[Work request]
Look through the data below for the line with "melanoma (metastatic site)", and transcribe it exactly together with each line after it up to and including the line with "photomicrograph of human". Give nothing else.

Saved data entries

--- START ---

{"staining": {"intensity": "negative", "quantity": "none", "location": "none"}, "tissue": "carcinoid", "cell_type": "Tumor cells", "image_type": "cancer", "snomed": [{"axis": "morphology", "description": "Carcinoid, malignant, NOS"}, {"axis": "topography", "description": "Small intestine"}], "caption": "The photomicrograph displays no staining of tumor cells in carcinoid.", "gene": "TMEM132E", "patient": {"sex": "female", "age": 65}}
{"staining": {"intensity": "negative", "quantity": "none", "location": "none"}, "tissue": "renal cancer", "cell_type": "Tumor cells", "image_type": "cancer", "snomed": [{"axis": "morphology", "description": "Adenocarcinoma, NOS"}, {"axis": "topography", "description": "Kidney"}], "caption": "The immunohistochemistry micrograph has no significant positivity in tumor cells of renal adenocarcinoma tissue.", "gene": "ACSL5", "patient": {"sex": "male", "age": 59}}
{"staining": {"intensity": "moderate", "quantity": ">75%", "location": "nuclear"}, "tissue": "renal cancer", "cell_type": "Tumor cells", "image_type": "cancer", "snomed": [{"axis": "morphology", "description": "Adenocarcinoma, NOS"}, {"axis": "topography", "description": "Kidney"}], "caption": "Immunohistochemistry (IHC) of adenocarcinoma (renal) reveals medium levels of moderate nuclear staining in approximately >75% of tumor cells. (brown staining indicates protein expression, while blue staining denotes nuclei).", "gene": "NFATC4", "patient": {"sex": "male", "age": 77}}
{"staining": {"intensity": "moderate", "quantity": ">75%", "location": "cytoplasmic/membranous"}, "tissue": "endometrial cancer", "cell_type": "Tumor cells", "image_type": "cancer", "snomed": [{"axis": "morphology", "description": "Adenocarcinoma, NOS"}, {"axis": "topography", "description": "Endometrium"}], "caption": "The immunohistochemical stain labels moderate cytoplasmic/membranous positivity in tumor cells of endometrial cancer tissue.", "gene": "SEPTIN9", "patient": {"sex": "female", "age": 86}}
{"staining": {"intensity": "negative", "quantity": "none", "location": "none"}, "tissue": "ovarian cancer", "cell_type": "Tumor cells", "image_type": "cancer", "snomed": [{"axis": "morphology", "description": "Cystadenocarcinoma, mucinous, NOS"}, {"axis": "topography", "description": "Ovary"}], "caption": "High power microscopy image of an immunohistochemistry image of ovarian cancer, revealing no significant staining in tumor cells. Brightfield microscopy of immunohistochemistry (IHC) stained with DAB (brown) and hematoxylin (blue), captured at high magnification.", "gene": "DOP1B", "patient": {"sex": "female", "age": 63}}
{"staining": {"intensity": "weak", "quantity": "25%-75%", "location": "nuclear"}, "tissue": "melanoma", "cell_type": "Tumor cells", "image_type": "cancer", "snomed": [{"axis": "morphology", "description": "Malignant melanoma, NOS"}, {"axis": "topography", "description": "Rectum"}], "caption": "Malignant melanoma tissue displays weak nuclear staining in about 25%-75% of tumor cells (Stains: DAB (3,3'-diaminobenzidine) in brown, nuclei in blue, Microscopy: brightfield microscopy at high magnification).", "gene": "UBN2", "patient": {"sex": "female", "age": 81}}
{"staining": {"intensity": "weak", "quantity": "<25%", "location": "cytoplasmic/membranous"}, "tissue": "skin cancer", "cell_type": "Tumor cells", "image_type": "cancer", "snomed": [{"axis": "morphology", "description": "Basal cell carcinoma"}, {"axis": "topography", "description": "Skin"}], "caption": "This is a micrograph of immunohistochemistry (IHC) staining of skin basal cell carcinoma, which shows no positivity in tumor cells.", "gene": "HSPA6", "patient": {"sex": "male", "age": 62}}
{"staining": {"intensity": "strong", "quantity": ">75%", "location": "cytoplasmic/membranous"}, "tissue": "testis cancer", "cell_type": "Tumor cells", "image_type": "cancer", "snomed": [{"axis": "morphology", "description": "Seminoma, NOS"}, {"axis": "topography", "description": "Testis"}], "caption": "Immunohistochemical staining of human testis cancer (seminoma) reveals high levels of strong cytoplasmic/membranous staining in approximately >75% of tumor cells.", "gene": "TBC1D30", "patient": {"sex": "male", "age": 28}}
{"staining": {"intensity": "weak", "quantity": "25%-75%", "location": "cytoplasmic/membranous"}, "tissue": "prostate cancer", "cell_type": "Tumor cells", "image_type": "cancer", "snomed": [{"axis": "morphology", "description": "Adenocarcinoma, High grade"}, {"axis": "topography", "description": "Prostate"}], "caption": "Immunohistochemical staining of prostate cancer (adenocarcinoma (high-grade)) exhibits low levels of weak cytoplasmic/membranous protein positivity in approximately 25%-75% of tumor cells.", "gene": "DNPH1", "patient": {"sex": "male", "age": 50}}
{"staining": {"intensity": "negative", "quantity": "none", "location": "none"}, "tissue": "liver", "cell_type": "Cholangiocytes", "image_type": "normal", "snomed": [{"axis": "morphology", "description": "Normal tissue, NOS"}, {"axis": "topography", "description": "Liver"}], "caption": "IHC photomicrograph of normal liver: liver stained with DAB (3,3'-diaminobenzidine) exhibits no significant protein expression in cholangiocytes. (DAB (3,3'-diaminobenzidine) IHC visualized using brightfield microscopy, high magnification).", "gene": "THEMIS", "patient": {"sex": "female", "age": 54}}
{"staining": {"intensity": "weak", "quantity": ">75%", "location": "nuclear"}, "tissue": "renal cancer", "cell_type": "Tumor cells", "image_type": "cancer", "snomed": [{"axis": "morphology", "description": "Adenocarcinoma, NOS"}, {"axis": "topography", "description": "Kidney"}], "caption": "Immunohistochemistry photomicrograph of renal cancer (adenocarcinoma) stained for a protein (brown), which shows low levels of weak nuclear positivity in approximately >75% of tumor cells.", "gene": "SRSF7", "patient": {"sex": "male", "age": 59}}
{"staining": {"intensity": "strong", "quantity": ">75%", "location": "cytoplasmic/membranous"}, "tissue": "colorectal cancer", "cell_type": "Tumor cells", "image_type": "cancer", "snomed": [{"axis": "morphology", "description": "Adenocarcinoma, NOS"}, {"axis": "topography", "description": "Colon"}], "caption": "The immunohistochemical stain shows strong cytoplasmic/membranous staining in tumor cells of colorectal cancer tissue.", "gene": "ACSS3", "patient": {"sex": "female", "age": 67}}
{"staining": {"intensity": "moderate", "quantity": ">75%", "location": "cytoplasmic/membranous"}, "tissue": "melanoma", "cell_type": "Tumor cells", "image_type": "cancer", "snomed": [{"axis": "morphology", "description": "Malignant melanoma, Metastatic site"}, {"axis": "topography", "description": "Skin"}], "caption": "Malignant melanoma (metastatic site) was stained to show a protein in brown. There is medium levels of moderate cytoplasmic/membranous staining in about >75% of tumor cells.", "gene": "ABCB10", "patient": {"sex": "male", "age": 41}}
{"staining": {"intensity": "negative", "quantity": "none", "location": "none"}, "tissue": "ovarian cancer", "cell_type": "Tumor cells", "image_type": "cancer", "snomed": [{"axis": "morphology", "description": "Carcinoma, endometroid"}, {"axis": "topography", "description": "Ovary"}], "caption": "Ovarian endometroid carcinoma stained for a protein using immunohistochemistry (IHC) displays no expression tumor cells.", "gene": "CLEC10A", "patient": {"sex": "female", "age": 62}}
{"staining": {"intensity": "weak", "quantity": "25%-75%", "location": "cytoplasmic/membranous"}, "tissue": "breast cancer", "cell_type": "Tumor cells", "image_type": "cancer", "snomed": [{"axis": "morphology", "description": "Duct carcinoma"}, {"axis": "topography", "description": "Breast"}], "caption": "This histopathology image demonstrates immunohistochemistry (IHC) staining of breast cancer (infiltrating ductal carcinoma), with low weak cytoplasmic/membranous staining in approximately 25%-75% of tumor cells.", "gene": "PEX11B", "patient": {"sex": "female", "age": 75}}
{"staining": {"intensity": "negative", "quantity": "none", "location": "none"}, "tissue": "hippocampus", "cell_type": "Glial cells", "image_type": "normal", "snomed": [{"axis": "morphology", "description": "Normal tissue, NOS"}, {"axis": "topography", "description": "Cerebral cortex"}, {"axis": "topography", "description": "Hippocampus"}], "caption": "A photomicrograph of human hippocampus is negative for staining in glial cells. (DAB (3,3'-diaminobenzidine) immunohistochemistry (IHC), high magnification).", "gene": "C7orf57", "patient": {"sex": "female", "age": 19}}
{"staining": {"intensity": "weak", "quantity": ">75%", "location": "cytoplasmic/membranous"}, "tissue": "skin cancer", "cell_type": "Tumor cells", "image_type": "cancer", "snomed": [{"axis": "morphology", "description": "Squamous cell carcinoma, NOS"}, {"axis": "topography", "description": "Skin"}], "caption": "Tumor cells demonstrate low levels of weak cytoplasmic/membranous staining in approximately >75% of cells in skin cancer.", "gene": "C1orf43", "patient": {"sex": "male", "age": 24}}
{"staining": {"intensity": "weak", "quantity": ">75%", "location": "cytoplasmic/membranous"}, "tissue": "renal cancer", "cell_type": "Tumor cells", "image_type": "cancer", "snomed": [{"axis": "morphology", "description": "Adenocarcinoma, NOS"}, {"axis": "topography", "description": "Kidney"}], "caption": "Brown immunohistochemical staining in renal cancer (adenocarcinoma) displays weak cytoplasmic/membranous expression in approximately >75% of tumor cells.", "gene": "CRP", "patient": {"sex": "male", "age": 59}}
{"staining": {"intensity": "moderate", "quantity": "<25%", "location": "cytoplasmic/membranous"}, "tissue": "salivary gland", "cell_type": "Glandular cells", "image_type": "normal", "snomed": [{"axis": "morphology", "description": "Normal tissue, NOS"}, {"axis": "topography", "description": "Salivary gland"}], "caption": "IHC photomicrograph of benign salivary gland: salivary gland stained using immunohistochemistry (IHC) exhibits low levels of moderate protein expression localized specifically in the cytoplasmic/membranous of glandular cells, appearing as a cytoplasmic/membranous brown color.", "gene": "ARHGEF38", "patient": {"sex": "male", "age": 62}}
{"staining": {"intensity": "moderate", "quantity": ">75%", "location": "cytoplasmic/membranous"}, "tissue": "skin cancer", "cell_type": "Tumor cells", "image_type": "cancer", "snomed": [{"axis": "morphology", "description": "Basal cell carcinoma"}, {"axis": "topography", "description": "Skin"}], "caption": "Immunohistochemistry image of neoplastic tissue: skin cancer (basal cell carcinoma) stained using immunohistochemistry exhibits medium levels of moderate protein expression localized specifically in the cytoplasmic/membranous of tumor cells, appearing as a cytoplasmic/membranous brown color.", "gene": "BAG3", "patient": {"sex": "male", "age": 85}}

--- END ---

[Written reply]
{"staining": {"intensity": "moderate", "quantity": ">75%", "location": "cytoplasmic/membranous"}, "tissue": "melanoma", "cell_type": "Tumor cells", "image_type": "cancer", "snomed": [{"axis": "morphology", "description": "Malignant melanoma, Metastatic site"}, {"axis": "topography", "description": "Skin"}], "caption": "Malignant melanoma (metastatic site) was stained to show a protein in brown. There is medium levels of moderate cytoplasmic/membranous staining in about >75% of tumor cells.", "gene": "ABCB10", "patient": {"sex": "male", "age": 41}}
{"staining": {"intensity": "negative", "quantity": "none", "location": "none"}, "tissue": "ovarian cancer", "cell_type": "Tumor cells", "image_type": "cancer", "snomed": [{"axis": "morphology", "description": "Carcinoma, endometroid"}, {"axis": "topography", "description": "Ovary"}], "caption": "Ovarian endometroid carcinoma stained for a protein using immunohistochemistry (IHC) displays no expression tumor cells.", "gene": "CLEC10A", "patient": {"sex": "female", "age": 62}}
{"staining": {"intensity": "weak", "quantity": "25%-75%", "location": "cytoplasmic/membranous"}, "tissue": "breast cancer", "cell_type": "Tumor cells", "image_type": "cancer", "snomed": [{"axis": "morphology", "description": "Duct carcinoma"}, {"axis": "topography", "description": "Breast"}], "caption": "This histopathology image demonstrates immunohistochemistry (IHC) staining of breast cancer (infiltrating ductal carcinoma), with low weak cytoplasmic/membranous staining in approximately 25%-75% of tumor cells.", "gene": "PEX11B", "patient": {"sex": "female", "age": 75}}
{"staining": {"intensity": "negative", "quantity": "none", "location": "none"}, "tissue": "hippocampus", "cell_type": "Glial cells", "image_type": "normal", "snomed": [{"axis": "morphology", "description": "Normal tissue, NOS"}, {"axis": "topography", "description": "Cerebral cortex"}, {"axis": "topography", "description": "Hippocampus"}], "caption": "A photomicrograph of human hippocampus is negative for staining in glial cells. (DAB (3,3'-diaminobenzidine) immunohistochemistry (IHC), high magnification).", "gene": "C7orf57", "patient": {"sex": "female", "age": 19}}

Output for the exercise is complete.